* [Documento de origem]:
+---+
O Globo, 5 de março de 1987
Pe. Gustavo Camargo, FSSPX
Objeção:
Quando escutamos o canto gregoriano pela primeira vez, a impressão que nos causa talvez seja negativa. Pode ser que nos impressione não tanto por que nele há, senão por que nele não há. Sentimos a ausência de harmonia ou de acompanhamento de apoio; ou bem sentimos a falta de valores de tempo definidos claramente e de acentos regulares; ou bem advertimos que a linha melódica por vezes toma giros estranhos, que muitas vezes não concluem na nota esperada; ou bem desgosta-nos o não intentar essa música tocar-nos os sentimentos ou mover-nos as emoções.
Em nossas capelas muitas vezes é difícil que se dê lugar merecido ao canto gregoriano. Há certo rechaço da parte dos fiéis, que o acham “demasiado simples, sem ornato, maçante, que alarga muito a cerimônia etc”, e mesmo também da parte dos sacerdotes, que lhe sentem uma desconfiança instintiva.
André Charlier, em um de seus artigos sobre o canto gregoriano, traz a citação de um sacerdote que escrevera as seguintes palavras em “Semaine religieuse de Paris”, em 1965, as quais muitos de nós poderíamos talvez subscrever (lamentavelmente).
“O gregoriano é inaceitável, a não ser quando bem cantado, por religiosos ou por escola paroquial bem formada. Em toda parte, porém, ele é impraticável e não interessa a ninguém. O ouvido dos jovens, que estudam solfejo desde a escola primária com as tonalidades clássicas e com a notação musical moderna, já não intui nem pode captar quanto há de religioso no gregoriano. (…) Essas melopeias não incidem mais nas sensibilidades contemporâneas; bastante já durou essa experiência. Por que, então, tentar prolongá-la? Conservemos o gregoriano para os santuários como Solesmes, Saint-Wandrille e alguns cenáculos da cristandade. (…) Mesmo onde se canta com arte e conforme as regras, somente os da “Schola” cantam. A multidão permanece inerte e contenta-se com escutar. É este, acaso, o objetivo que se busca?”.
A essa desconfiança soma-se o desprezo a toda a Tradição da Igreja, que as reformas do Concílio Vaticano II difundiram universalmente, e que fizeram, entre muitas outras coisas, que o gregoriano se extinguisse em quase todas as paróquias.
Na prática, o resultado é que em nossas capelas se canta muito pouco o gregoriano, estuda-se menos, e o povo desconhece-o e até sente por ele certa repulsa.
+---+
* [Material fornecido]:
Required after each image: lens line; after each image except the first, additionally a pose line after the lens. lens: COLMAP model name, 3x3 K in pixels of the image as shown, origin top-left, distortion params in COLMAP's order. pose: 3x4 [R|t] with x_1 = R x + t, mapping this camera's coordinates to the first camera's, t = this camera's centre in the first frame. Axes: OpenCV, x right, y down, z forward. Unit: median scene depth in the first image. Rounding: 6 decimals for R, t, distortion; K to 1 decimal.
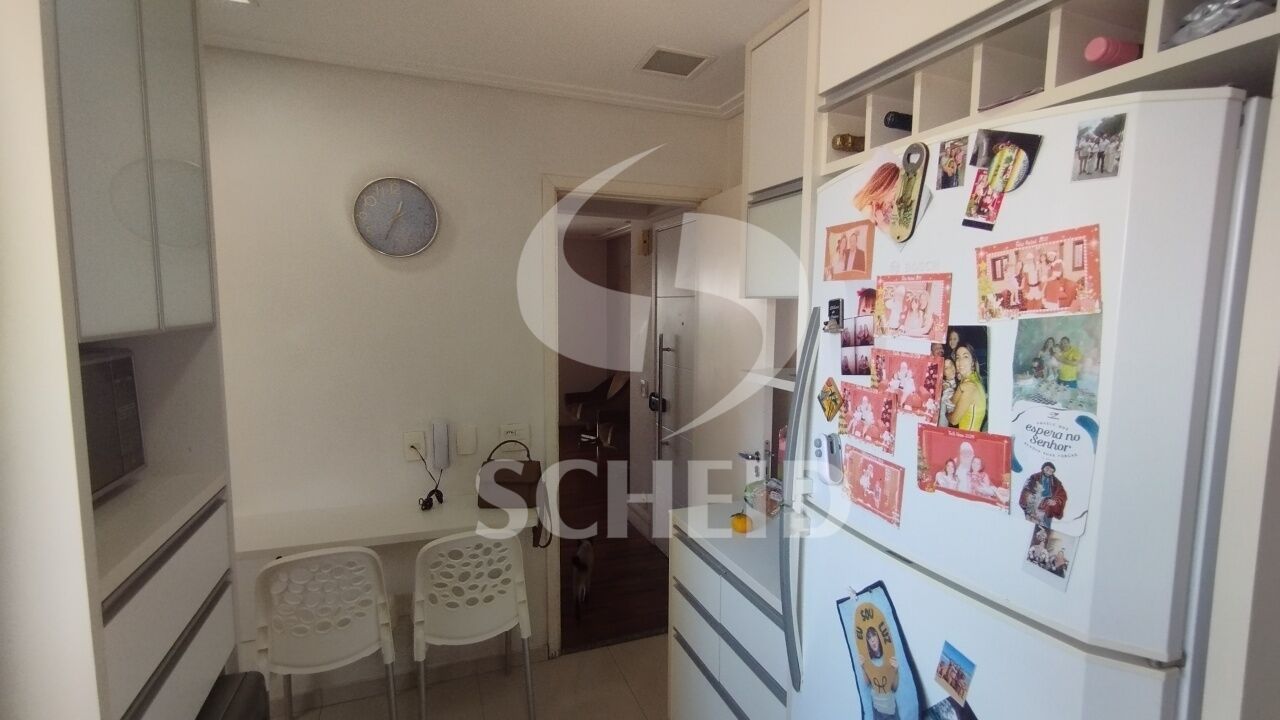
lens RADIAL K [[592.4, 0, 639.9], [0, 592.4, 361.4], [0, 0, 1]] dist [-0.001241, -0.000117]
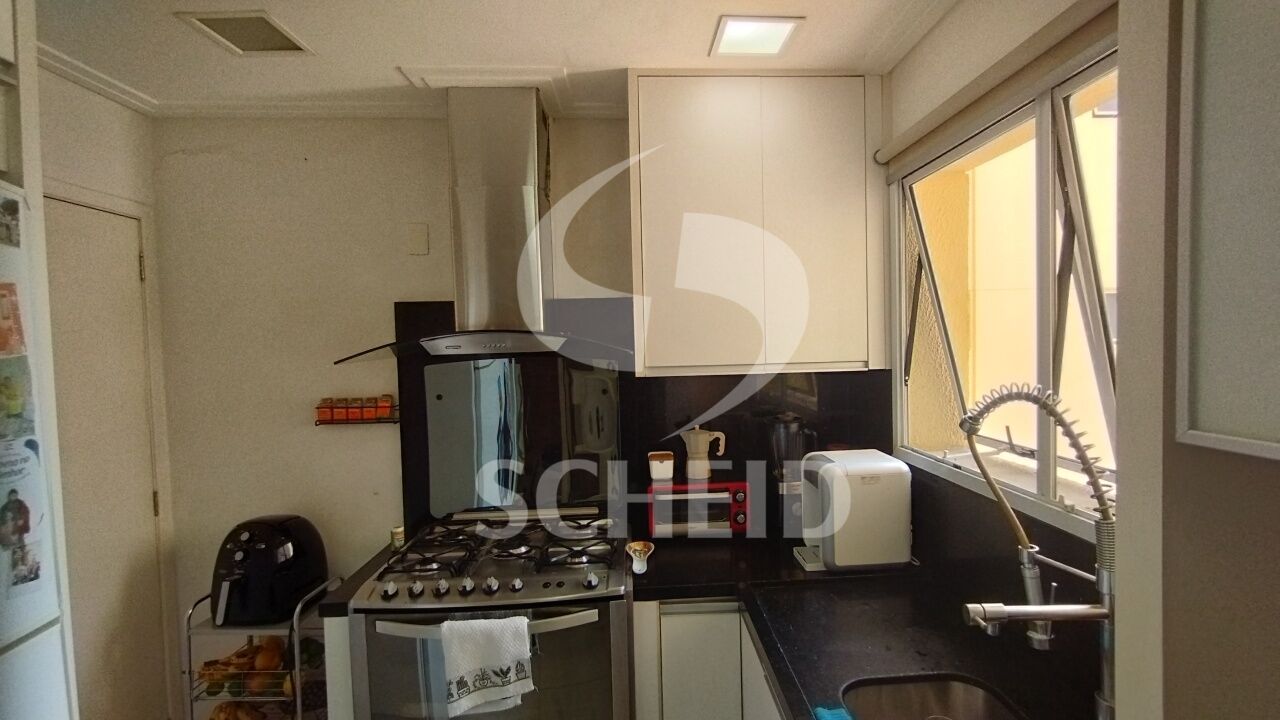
+---+
* [Suas tarefas]:
**1)** Segundo o texto sobre o canto gregoriano, em que publicação e em que ano escreveu o sacerdote citado por André Charlier?
**2)** Liste todas as críticas que, de acordo com o texto sobre o canto gregoriano, os fiéis fazem a esse canto.

* [Respostas do exercício]:
**1)** Na "Semaine religieuse de Paris", em 1965.

**2)**
- Demasiado simples
- Sem ornato
- Maçante
- Alarga muito a cerimônia